UK Parliamentary by-election

The 1919 Spen Valley by-election was held on 20 December 1919. The by-election was held after the death of the incumbent Coalition Liberal MP, Thomas Whittaker. It was won by the Labour candidate, Tom Myers, who had contested the constituency at the 1918 general election. The 1918 contest had been a straight fight between Whittaker and Myers, and had seen the former emerge victorious with a majority of 2,156 votes (11.2% of votes cast).

==Candidates==
Tom Myers, a member of Dewsbury Borough Council was the Labour candidate, as he had at the general election.

Colonel Bryan Fairfax was nominated as the Coalition Liberal candidate, and former Home Secretary Sir John Simon stood as an "Independent" Liberal.

==Campaign==
The poll came at the same time as a serious split in the Liberal Party over continuing support for the coalition government.

==Result==
The poll was held on 20 December 1919, but the votes were not counted until 3 January 1920. The result was seen as sensational, with The Times describing it as a "political event of great significance", with voters deserting the government candidate in "a humiliation which cannot be explained away".

1919 Spen Valley by-election
| Party |  | Candidate | Votes | % | ±% |
|---|---|---|---|---|---|
|  | Labour | Tom Myers | 11,962 | 39.4 | –5.0 |
|  | Liberal | John Simon | 10,244 | 33.8 | N/A |
|  | National Liberal | Bryan Fairfax | 8,134 | 26.8 | –28.8 |
| Majority |  |  | 1,718 | 5.6 | N/A |
| Turnout |  |  | 30,340 | 76.5 | +26.3 |
| Registered electors |  |  | 39,667 |  |  |
|  | Labour gain from National Liberal |  | Swing | +13.4 |  |

==Aftermath==
At the 1922 general election, Simon contested the seat as the sole Liberal candidate, although the Conservatives now fielded a candidate. However Simon emerged victorious with a majority of 787 votes over Myers. Myers would fight the seat again in 1923 and 1924, but Simon increased his majority on both occasions, most significantly to over 4,000 votes in 1924 when no Conservative opposed him.
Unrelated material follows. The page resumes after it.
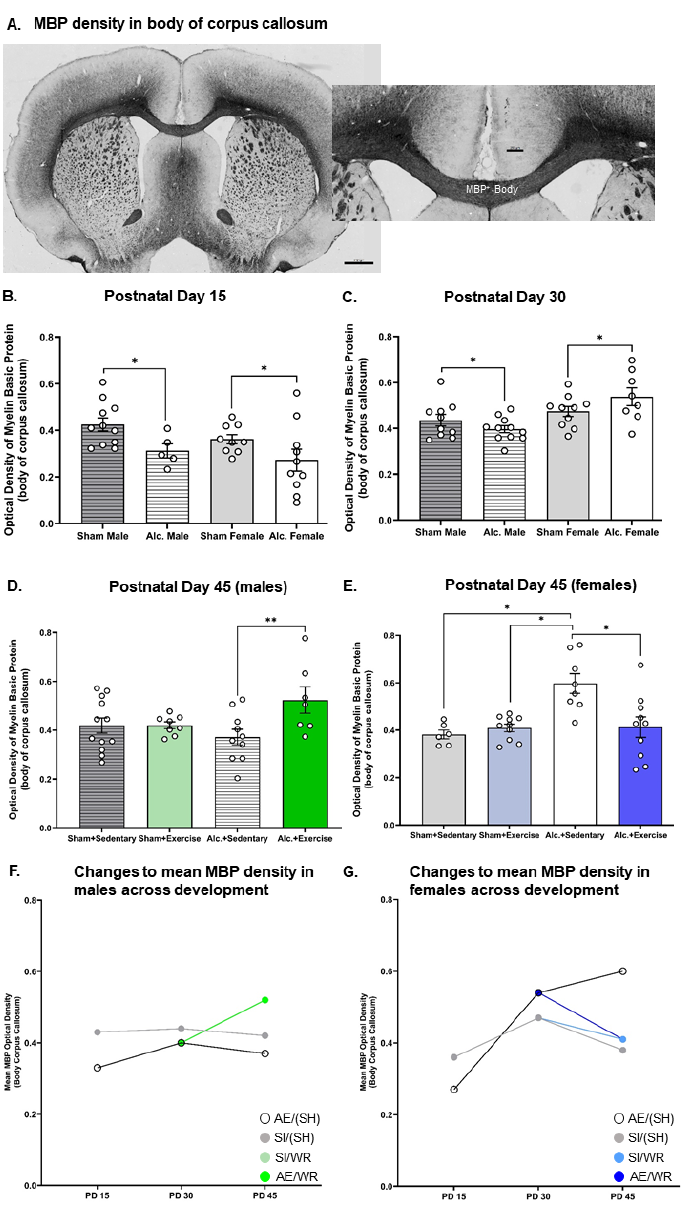
Figure 4. Densitometric analysis of MBP in the body of CC from PD 15 to 45. ( A ) Example of histological staining used to visualize MBP in corpus callosum, scale bar = 1–2 mm; ( B , C ) Comparison of the optical density of MBP in the body of CC in brain tissue extracted from AE and SI rats from both sexes; ( D , E ) Comparison of the optical density of MBP in the body of CC in SI/SH, SI/WR, AE/SH, and AE/WR male ( D ) and female ( E ) rats. Each data point in graphs ( B – E ) represents the mean estimate per rat and error bars represent ± SEM, * p ≤ 0.05, ** p ≤ 0.01; ( F , G ) Trajectories of MBP production across all time points in the male ( F ) and female ( G ) brain in all postnatal treatment and intervention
In the 1930s Simon broke from the Liberal Party, eventually forming his own Liberal National Party which worked in close alliance with the Conservatives. He would hold the Spen Valley seat until his elevation to the peerage in 1940, prompting the 1940 Spen Valley by-election.

In the view of Maurice Cowling, Simon's defeat at the by election marked the point at which Labour began to be seen as a serious threat by the older parties.